Traditional conference-type meetings are for very specific topics, typically emergencies or something happening in real time where the pace of events lends value to being able to shout something quickly into a mic. Basically the same reason video games use voice chat. Sometimes there will be a monthly touch-base or whatever but I saw a lot of those get phased out during the pandemic because people realized that nothing new was getting put out over them.

One-sided teleconferences, where you're just dialing in to listen to a presentation of something and maybe a little Q&A, work identically to someone standing at the front of an auditorium giving a presentation. I present in a similar format weekly as part of a training program and the only difference is I get to sit down instead of standing at a podium.

All that said, I've been in a video chat with a dozen recent grads and they didn't slow down for a beat or appear to have an trouble reading one another. I cannot emphasize enough that you and I struggling with this doesn't mean anything was lost, just that we're getting older and the world keeps on spinning.

Yes instead of reading peoples body language which happens naturally for most folks I’m supposed to parse a chat stream for emoji reactions twitch style. That’s not adding any cognitive overhead at all. I mean this social media thing works so well for general life and politics why not sprinkle over workplace too amirite?
Sorry, but I was in plenty of in-person meetings where people rambled on way too much. I also have been in plenty of remote meetings where people didn't. So I think at best this is a problem of people learning to adapt to the new technology.

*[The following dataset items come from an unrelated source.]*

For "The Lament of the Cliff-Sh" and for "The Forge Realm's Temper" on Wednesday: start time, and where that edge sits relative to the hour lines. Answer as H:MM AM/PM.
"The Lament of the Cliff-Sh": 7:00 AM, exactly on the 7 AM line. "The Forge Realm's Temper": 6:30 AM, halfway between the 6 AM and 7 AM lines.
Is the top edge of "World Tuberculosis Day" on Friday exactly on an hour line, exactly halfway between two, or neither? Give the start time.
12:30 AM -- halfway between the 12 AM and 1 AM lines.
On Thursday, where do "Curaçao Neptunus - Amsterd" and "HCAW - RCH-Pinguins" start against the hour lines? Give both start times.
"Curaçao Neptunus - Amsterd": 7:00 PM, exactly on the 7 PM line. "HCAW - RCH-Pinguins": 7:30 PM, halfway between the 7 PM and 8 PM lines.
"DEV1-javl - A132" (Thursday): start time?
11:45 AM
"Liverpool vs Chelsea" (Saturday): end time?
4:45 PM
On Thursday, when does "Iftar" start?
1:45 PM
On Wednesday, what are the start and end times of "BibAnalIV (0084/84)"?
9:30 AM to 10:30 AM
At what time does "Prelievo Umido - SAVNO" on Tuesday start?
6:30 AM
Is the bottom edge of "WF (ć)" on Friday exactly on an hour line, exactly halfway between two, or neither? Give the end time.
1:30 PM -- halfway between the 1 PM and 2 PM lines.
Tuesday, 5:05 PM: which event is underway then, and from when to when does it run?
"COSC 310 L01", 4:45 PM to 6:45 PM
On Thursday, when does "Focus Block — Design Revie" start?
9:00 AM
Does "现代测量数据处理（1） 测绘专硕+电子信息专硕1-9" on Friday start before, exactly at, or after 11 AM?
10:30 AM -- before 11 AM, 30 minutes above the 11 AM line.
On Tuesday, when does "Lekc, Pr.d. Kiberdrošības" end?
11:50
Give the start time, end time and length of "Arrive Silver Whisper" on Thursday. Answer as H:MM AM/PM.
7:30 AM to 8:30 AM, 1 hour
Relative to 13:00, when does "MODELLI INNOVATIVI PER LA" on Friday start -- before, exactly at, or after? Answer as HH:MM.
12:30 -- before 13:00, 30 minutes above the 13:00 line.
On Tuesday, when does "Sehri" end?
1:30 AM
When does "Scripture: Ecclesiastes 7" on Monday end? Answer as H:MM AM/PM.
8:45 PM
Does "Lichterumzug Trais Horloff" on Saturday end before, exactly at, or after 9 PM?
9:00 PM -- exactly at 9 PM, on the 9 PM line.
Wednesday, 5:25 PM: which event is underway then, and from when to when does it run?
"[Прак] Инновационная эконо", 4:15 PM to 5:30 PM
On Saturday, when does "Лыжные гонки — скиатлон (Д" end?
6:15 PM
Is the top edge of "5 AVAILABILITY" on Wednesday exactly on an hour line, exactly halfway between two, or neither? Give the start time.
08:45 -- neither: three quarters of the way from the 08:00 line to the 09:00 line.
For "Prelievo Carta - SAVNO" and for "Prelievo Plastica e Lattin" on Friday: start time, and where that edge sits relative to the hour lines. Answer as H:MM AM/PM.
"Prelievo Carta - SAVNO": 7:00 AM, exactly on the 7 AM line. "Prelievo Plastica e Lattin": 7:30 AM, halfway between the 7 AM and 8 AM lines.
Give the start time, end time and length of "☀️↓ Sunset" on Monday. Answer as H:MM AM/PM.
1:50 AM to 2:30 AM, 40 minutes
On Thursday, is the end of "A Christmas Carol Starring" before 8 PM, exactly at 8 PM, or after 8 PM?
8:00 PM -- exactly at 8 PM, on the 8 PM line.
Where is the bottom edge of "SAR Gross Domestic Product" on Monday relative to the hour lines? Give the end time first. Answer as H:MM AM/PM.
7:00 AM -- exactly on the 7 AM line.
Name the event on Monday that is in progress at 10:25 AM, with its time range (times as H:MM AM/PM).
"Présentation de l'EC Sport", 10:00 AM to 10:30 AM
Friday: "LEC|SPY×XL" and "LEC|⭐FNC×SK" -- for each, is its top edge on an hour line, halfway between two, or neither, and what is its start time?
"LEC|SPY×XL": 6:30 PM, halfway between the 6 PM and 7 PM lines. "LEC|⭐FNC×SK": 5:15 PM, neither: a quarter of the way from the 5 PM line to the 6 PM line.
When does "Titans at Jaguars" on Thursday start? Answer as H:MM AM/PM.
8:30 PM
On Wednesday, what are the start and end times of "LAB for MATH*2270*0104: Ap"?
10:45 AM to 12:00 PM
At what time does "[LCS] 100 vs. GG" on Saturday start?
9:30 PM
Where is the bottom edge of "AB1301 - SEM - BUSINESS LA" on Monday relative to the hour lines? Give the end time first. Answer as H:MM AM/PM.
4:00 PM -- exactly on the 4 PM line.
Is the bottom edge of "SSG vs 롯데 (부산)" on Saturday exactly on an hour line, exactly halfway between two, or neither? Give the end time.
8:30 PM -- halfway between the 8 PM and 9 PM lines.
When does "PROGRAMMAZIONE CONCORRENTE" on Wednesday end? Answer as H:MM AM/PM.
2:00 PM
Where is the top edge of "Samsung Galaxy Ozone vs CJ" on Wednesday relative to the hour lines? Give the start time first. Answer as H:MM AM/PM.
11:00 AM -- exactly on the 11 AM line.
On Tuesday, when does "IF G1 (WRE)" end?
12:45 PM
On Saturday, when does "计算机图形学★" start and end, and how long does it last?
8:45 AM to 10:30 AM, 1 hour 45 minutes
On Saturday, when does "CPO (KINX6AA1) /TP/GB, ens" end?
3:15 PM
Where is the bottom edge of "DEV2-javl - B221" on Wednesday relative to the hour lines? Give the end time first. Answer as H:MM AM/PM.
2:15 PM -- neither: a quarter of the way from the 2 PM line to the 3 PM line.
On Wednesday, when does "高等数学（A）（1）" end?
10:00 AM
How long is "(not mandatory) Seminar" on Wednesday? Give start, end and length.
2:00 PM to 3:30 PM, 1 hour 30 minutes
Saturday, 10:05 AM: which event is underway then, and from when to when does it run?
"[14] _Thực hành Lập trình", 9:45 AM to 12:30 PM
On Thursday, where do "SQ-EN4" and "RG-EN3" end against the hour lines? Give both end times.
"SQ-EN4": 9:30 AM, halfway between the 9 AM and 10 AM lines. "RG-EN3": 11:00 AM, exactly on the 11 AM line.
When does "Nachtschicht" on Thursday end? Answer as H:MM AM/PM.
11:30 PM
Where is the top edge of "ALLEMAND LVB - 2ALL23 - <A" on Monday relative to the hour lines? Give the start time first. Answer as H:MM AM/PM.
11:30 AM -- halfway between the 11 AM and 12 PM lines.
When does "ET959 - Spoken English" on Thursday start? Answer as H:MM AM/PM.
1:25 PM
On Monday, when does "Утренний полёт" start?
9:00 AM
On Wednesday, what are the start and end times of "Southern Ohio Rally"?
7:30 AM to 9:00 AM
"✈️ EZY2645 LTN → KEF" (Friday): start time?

As a simple example, look at the protocol for half-duplex radio channels. One says something short and then says, "over" to signal that it's the other person's turn. Is this different than how people talk in person? Sure. Does it work? Definitely.

In your shoes, I would reexamine my concept of "design discussion". My team has made plenty of design choices during the pandemic. Maybe "pitch something" and "speak persuasively" is the wrong approach now.

Your answer is basically just use async process which was already a thing before pandemic and it sucked then
That's not exactly my answer.

One of the things that I think remote work changes is that traditional power is diminished. If you are used to forcing people to have contentious discussions where you win your favored outcome, that may be the wrong framework.

After all, "design" in software is really just making a lot of small choices consistently. Arguing people into a decision is one way to get consistency, but far from the only one.

Not really about “winning” but about having everyone on the same page. And yes you can do it async too but it’s more difficult. The result I think is more likely to evolve into either a bdfl style arrangement or everyone pulls in their own direction.
I agree other ways are more difficult if you aren't used to them. And some other ways may be more difficult for you personally. But I disagree you can universalize your feelings here.

I've been part of in-person pair programming teams that had frequent pair rotation. We only rarely had meetings, and never had any formal design meetings with pitching and persuasion and whatnot. All our communications were synchronous and high bandwidth, but our design choices happened gradually and over time. It worked fine. Better, really.